I did the normal “check this out to see if it’s a scam” thing and didn’t find any indication that this is not real. I know that there are some horrid scams out there related to international adoptions — a good reason to go with a reputable agency. There are plenty of people around who have walked this path that can give you recommendations.

As I celebrate the fact that Maddie (one-year-old born in China) came home with her parents this week and, upon crossing through Immigration in Chicago became a citizen of the U.S. as well, I also mourn the fate of thousands of children who will not be placed for all sorts of reasons.

I’m grateful for those who champion the cause of those who don’t have a voice themselves.

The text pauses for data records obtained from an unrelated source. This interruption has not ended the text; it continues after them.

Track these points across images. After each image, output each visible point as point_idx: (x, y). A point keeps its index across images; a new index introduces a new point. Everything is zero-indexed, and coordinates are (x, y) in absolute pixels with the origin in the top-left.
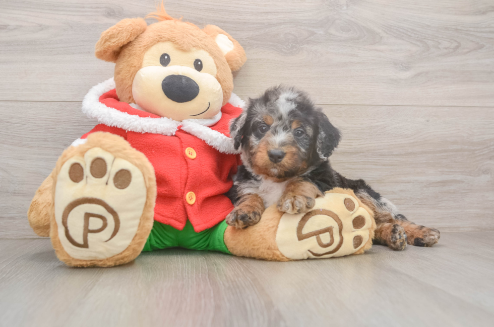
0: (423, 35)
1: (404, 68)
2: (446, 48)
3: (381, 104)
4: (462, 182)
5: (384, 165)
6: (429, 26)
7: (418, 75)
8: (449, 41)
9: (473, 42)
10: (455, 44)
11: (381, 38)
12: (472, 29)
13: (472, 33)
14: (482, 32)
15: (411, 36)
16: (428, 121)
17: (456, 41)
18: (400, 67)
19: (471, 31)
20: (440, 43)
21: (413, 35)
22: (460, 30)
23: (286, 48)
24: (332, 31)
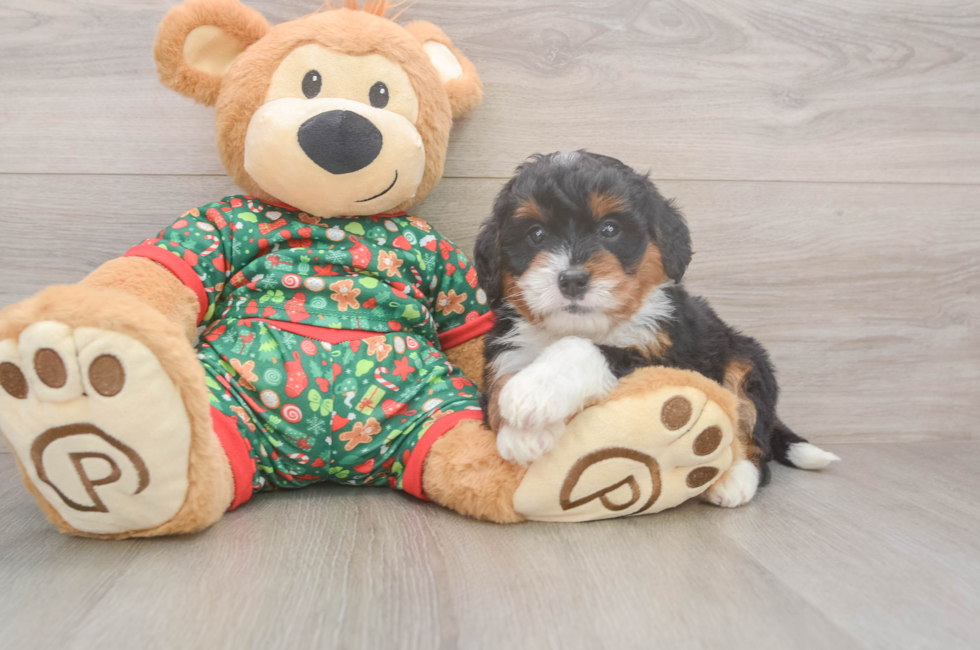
0: (835, 31)
1: (793, 103)
3: (742, 178)
4: (909, 340)
5: (746, 306)
6: (847, 13)
7: (822, 117)
11: (746, 39)
14: (960, 26)
15: (810, 35)
17: (903, 45)
18: (784, 100)
20: (869, 50)
21: (813, 32)
22: (914, 21)
23: (544, 60)
24: (643, 24)
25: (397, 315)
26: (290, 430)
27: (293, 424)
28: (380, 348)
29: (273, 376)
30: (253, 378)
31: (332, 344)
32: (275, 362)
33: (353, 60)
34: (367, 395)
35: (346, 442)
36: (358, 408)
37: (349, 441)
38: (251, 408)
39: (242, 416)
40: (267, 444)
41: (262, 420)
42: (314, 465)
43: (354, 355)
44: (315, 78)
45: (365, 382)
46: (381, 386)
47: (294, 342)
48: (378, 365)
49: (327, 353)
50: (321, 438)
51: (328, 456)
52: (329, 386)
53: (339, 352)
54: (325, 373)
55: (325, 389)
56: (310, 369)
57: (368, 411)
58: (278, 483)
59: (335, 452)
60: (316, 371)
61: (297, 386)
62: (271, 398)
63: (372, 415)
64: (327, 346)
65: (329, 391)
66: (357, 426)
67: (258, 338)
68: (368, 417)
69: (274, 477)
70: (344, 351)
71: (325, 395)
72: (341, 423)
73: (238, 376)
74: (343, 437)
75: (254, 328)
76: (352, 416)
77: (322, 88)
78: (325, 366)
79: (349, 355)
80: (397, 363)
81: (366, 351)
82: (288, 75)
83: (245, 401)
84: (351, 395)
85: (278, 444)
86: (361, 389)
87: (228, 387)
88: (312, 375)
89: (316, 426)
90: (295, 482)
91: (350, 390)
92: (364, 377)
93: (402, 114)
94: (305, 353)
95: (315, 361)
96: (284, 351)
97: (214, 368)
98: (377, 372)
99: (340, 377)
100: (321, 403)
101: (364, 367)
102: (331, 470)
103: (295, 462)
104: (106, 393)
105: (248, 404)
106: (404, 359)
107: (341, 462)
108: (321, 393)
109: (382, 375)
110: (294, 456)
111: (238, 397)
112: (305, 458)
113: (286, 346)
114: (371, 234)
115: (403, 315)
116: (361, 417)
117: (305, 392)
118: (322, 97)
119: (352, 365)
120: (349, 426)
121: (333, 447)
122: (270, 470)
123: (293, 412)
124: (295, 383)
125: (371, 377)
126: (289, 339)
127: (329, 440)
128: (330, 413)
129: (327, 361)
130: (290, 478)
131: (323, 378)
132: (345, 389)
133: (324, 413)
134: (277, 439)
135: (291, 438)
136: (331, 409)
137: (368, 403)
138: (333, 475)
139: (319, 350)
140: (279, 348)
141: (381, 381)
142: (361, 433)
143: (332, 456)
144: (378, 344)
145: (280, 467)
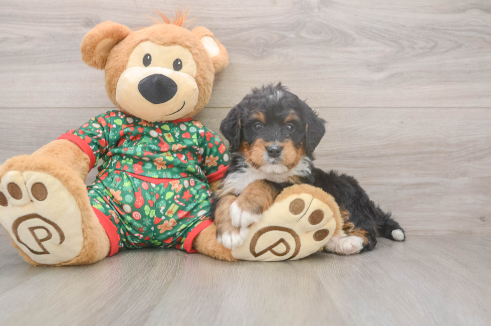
0: (398, 35)
1: (378, 69)
16: (402, 123)
21: (387, 36)
23: (256, 52)
24: (303, 34)
25: (184, 170)
26: (135, 223)
27: (138, 221)
28: (177, 186)
29: (129, 198)
30: (120, 199)
31: (156, 184)
32: (130, 192)
33: (166, 48)
34: (170, 208)
35: (160, 229)
36: (166, 214)
37: (162, 229)
38: (118, 212)
39: (114, 215)
40: (124, 228)
41: (123, 218)
42: (146, 239)
43: (165, 189)
44: (149, 57)
45: (170, 202)
46: (177, 204)
47: (139, 183)
48: (175, 194)
49: (153, 188)
50: (149, 227)
51: (152, 235)
52: (153, 204)
53: (158, 188)
54: (152, 198)
55: (152, 205)
56: (146, 196)
57: (170, 215)
58: (127, 246)
59: (155, 234)
60: (148, 197)
61: (140, 204)
62: (127, 208)
63: (173, 217)
64: (153, 185)
65: (153, 206)
66: (165, 222)
67: (123, 180)
68: (171, 218)
69: (126, 243)
70: (161, 188)
71: (152, 208)
72: (158, 221)
73: (113, 197)
74: (159, 227)
75: (121, 175)
76: (163, 218)
77: (152, 62)
78: (152, 195)
79: (163, 189)
80: (185, 193)
81: (171, 188)
82: (136, 57)
83: (115, 209)
84: (163, 208)
85: (130, 229)
86: (168, 205)
87: (108, 202)
88: (146, 199)
89: (147, 222)
90: (135, 246)
91: (162, 206)
92: (169, 200)
93: (188, 73)
94: (143, 189)
95: (148, 192)
96: (134, 187)
97: (102, 193)
98: (175, 197)
99: (158, 200)
100: (150, 211)
101: (169, 195)
102: (153, 242)
103: (137, 237)
104: (40, 199)
105: (117, 210)
106: (188, 191)
107: (158, 238)
108: (150, 207)
109: (177, 199)
110: (137, 235)
111: (112, 207)
112: (142, 236)
113: (135, 185)
114: (173, 130)
115: (187, 169)
116: (168, 218)
117: (143, 206)
118: (152, 66)
119: (164, 194)
120: (162, 222)
121: (154, 232)
122: (125, 240)
123: (137, 215)
124: (138, 202)
125: (172, 200)
126: (136, 182)
127: (153, 228)
128: (154, 216)
129: (153, 193)
130: (134, 244)
131: (151, 200)
132: (161, 205)
133: (151, 216)
134: (129, 227)
135: (135, 227)
136: (154, 214)
137: (171, 212)
138: (154, 244)
139: (150, 187)
140: (132, 185)
141: (177, 201)
142: (168, 225)
143: (154, 236)
144: (176, 184)
145: (129, 239)
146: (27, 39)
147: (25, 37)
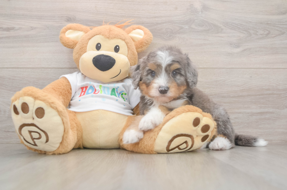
0: (247, 27)
1: (236, 47)
2: (261, 35)
3: (222, 67)
4: (273, 113)
5: (225, 103)
6: (250, 22)
7: (245, 50)
8: (263, 31)
9: (278, 30)
10: (267, 32)
11: (222, 29)
12: (277, 23)
13: (277, 25)
14: (283, 25)
15: (240, 28)
16: (251, 77)
17: (267, 30)
18: (234, 46)
19: (276, 24)
20: (258, 32)
21: (241, 27)
22: (270, 24)
23: (166, 36)
24: (193, 26)
44: (99, 45)
104: (39, 117)
146: (32, 28)
147: (32, 27)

It is right on so many levels!

“Pure and genuine religion is the sight of God the Father means caring for orphans and widows in their distress and refusing to let the world corrupt you.”
(James 1:7)


2 thoughts on “Adoption

  1. Lois says:

    Hey, Ruth, I don’t know if this comment actually goes with your post, but as I think about this topic, especially with this kid being from Ukraine, I think about the local church here in Ukraine. I am so glad that adoption has become ‘popular’ in the US, but I also pray that it would become more popular (at least even more accepted) here in Ukraine. That would be what I would call people to pray for, that the local church would be advocates for these children and be willing to help meet their needs.

    • Ruth Hubbard says:

      I think this comment absolutely goes here. Thanks for giving us more to consider — and for the reminder to pray for the church in Ukraine and other places to increasingly have a heart and mind for this.